A verbatim reproduction of every entry is the expected answer.
(THE DATA Opens)
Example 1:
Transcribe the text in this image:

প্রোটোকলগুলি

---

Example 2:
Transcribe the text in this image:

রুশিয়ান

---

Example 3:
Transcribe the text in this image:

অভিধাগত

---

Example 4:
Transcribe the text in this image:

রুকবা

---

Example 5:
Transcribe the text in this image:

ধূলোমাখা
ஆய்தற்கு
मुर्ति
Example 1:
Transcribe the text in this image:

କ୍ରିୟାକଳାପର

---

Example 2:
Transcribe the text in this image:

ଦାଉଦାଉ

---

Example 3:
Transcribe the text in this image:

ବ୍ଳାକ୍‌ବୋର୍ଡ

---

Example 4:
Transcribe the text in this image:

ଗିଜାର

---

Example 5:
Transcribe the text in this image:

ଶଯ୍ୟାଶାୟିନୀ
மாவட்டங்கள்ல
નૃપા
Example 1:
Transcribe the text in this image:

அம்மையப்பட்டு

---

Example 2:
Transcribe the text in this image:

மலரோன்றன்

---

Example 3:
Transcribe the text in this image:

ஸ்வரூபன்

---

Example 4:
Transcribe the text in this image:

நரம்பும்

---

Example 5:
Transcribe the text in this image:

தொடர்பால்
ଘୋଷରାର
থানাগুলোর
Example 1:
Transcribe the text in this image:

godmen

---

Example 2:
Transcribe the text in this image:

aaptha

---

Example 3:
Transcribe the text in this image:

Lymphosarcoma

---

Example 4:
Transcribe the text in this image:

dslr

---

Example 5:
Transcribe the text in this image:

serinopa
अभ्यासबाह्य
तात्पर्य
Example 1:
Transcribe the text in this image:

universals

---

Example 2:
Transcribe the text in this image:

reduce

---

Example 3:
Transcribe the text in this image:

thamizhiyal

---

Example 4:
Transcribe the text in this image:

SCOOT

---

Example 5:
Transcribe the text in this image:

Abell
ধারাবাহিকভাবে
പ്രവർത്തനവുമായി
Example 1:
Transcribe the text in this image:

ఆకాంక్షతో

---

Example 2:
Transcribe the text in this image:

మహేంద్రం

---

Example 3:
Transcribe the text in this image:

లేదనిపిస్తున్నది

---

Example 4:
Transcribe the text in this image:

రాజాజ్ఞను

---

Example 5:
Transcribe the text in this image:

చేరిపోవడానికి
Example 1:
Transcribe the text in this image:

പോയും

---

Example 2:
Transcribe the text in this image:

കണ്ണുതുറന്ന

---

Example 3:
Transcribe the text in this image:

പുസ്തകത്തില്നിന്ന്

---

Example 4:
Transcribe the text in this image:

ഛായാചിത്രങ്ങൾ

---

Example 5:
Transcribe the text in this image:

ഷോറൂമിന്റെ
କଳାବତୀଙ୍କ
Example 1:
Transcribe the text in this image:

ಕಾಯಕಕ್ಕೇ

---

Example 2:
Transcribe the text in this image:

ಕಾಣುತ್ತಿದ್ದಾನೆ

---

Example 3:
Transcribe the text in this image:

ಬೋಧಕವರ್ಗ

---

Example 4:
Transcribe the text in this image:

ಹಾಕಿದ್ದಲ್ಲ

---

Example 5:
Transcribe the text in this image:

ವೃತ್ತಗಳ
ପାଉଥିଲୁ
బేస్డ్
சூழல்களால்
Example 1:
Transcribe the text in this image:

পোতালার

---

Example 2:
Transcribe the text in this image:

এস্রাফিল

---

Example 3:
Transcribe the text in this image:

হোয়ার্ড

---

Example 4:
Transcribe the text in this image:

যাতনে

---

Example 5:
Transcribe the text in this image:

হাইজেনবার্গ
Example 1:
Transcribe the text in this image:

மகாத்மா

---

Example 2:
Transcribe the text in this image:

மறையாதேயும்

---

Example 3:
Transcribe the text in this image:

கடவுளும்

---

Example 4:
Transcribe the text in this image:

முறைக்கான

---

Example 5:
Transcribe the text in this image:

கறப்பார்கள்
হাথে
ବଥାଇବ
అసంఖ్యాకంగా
(THE DATA Closes)
OUTPUT OF THE EXERCISE —
Example 1:
Transcribe the text in this image:

প্রোটোকলগুলি

---

Example 2:
Transcribe the text in this image:

রুশিয়ান

---

Example 3:
Transcribe the text in this image:

অভিধাগত

---

Example 4:
Transcribe the text in this image:

রুকবা

---

Example 5:
Transcribe the text in this image:

ধূলোমাখা
ஆய்தற்கு
मुर्ति
Example 1:
Transcribe the text in this image:

କ୍ରିୟାକଳାପର

---

Example 2:
Transcribe the text in this image:

ଦାଉଦାଉ

---

Example 3:
Transcribe the text in this image:

ବ୍ଳାକ୍‌ବୋର୍ଡ

---

Example 4:
Transcribe the text in this image:

ଗିଜାର

---

Example 5:
Transcribe the text in this image:

ଶଯ୍ୟାଶାୟିନୀ
மாவட்டங்கள்ல
નૃપા
Example 1:
Transcribe the text in this image:

அம்மையப்பட்டு

---

Example 2:
Transcribe the text in this image:

மலரோன்றன்

---

Example 3:
Transcribe the text in this image:

ஸ்வரூபன்

---

Example 4:
Transcribe the text in this image:

நரம்பும்

---

Example 5:
Transcribe the text in this image:

தொடர்பால்
ଘୋଷରାର
থানাগুলোর
Example 1:
Transcribe the text in this image:

godmen

---

Example 2:
Transcribe the text in this image:

aaptha

---

Example 3:
Transcribe the text in this image:

Lymphosarcoma

---

Example 4:
Transcribe the text in this image:

dslr

---

Example 5:
Transcribe the text in this image:

serinopa
अभ्यासबाह्य
तात्पर्य
Example 1:
Transcribe the text in this image:

universals

---

Example 2:
Transcribe the text in this image:

reduce

---

Example 3:
Transcribe the text in this image:

thamizhiyal

---

Example 4:
Transcribe the text in this image:

SCOOT

---

Example 5:
Transcribe the text in this image:

Abell
ধারাবাহিকভাবে
പ്രവർത്തനവുമായി
Example 1:
Transcribe the text in this image:

ఆకాంక్షతో

---

Example 2:
Transcribe the text in this image:

మహేంద్రం

---

Example 3:
Transcribe the text in this image:

లేదనిపిస్తున్నది

---

Example 4:
Transcribe the text in this image:

రాజాజ్ఞను

---

Example 5:
Transcribe the text in this image:

చేరిపోవడానికి
Example 1:
Transcribe the text in this image:

പോയും

---

Example 2:
Transcribe the text in this image:

കണ്ണുതുറന്ന

---

Example 3:
Transcribe the text in this image:

പുസ്തകത്തില്നിന്ന്

---

Example 4:
Transcribe the text in this image:

ഛായാചിത്രങ്ങൾ

---

Example 5:
Transcribe the text in this image:

ഷോറൂമിന്റെ
କଳାବତୀଙ୍କ
Example 1:
Transcribe the text in this image:

ಕಾಯಕಕ್ಕೇ

---

Example 2:
Transcribe the text in this image:

ಕಾಣುತ್ತಿದ್ದಾನೆ

---

Example 3:
Transcribe the text in this image:

ಬೋಧಕವರ್ಗ

---

Example 4:
Transcribe the text in this image:

ಹಾಕಿದ್ದಲ್ಲ

---

Example 5:
Transcribe the text in this image:

ವೃತ್ತಗಳ
ପାଉଥିଲୁ
బేస్డ్
சூழல்களால்
Example 1:
Transcribe the text in this image:

পোতালার

---

Example 2:
Transcribe the text in this image:

এস্রাফিল

---

Example 3:
Transcribe the text in this image:

হোয়ার্ড

---

Example 4:
Transcribe the text in this image:

যাতনে

---

Example 5:
Transcribe the text in this image:

হাইজেনবার্গ
Example 1:
Transcribe the text in this image:

மகாத்மா

---

Example 2:
Transcribe the text in this image:

மறையாதேயும்

---

Example 3:
Transcribe the text in this image:

கடவுளும்

---

Example 4:
Transcribe the text in this image:

முறைக்கான

---

Example 5:
Transcribe the text in this image:

கறப்பார்கள்
হাথে
ବଥାଇବ
అసంఖ్యాకంగా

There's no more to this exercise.